Une série de grèves secoue la République démocratique du Congo, marquant une escalade sociale sans précédent dans plusieurs secteurs professionnels, en particulier à Kinshasa. Si les revendications varient selon les corps de métier, le fond du malaise reste commun : la quête d’une reconnaissance salariale, de meilleures conditions de travail et d’un minimum de justice sociale.

Les tensions sociales ont d’abord émergé dans le secteur commercial, notamment chez les employés travaillant dans les chaînes de distribution appartenant à des opérateurs indo-pakistanais et libanais. Ces derniers dénoncent des pratiques abusives : horaires excessifs, absence de contrats formels, non-paiement des heures supplémentaires et conditions de travail dégradantes.
Dans les hôpitaux publics, les professionnels de la santé ont durci leur grève, dénonçant le non-paiement des primes de risque, le manque de matériel médical et les retards de salaires. Leur mouvement survient dans un contexte sanitaire alarmant, alors que le pays est confronté à une épidémie de choléra.
La fronde gagne également l’administration publique, où plusieurs syndicats menacent d’entrer en grève si aucune réponse concrète n’est apportée.

Au cœur des revendications des employés du secteur privé figure l’application du Salaire Minimum Interprofessionnel Garanti (SMIG), fixé à 21 500 francs congolais par jour à partir de janvier 2026. Bien que ce montant ait été approuvé par le Conseil national du travail et validé par le ministère du Travail, le décret d’application reste en suspens — en attente de signature du Premier ministre. Cette inaction est perçue comme une provocation par les syndicats, déjà frustrés par des années de promesses non tenues.
Malgré quelques signaux d’apaisement — promesses de négociation, descentes des autorités sur le terrain, consultations techniques — les réponses du gouvernement restent floues et insuffisantes aux yeux des grévistes. L’absence d’un cadre structuré de concertation alimente le ressentiment et accentue le sentiment d’abandon au sein du monde du travail.

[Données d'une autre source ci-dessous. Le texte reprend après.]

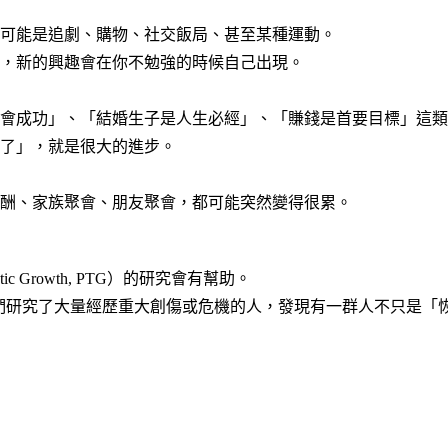
可能是追劇、購物、社交飯局、甚至某種運動。
，新的興趣會在你不勉強的時候自己出現。
會成功」、「結婚生子是人生必經」、「賺錢是首要目標」這類
了」，就是很大的進步。
酬、家族聚會、朋友聚會，都可能突然變得很累。
 Growth, PTG）的研究會有幫助。
oun 提出的。他們研究了大量經歷重大創傷或危機的人，發現有一群人不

Les conséquences de cette paralysie sont tangibles. Dans les grands marchés et centres commerciaux de Kinshasa, de nombreuses boutiques ont fermé, perturbant l’approvisionnement en produits de première nécessité et réduisant drastiquement les revenus des opérateurs économiques.
Dans les hôpitaux, le ralentissement des services en pleine crise sanitaire met en péril la vie de nombreux citoyens, particulièrement dans les quartiers défavorisés, où l’accès aux soins est déjà limité.
Le gouvernement a récemment annoncé une nouvelle politique salariale, incluant un barème uniforme et une réforme progressive de la fonction publique. Si certaines centrales syndicales saluent cette initiative, elles restent sceptiques quant à sa portée réelle et à la lenteur de sa mise en œuvre.
Pour les travailleurs, l’heure n’est plus aux déclarations d’intention. Ils exigent : La signature immédiate du décret sur le SMIG ; Le paiement des arriérés de salaires et des primes convenues ; Le respect des conventions collectives existantes.
La persistance de ces mouvements révèle une crise structurelle de la gouvernance sociale en RDC. Les travailleurs, longtemps marginalisés, haussent le ton et réclament des actes concrets. En l’absence de réponses rapides et crédibles, le risque d’un embrasement social généralisé devient réel, d’autant plus que le contexte économique est déjà marqué par une inflation élevée et un pouvoir d’achat en chute libre.
Ce cycle de protestation constitue une alerte majeure lancée aux autorités : seule une volonté politique forte, traduite en mesures applicables, justes et équitables, pourra éviter l’enlisement. La paix sociale, aujourd’hui en péril, dépend plus que jamais d’un dialogue sincère, structuré et durable.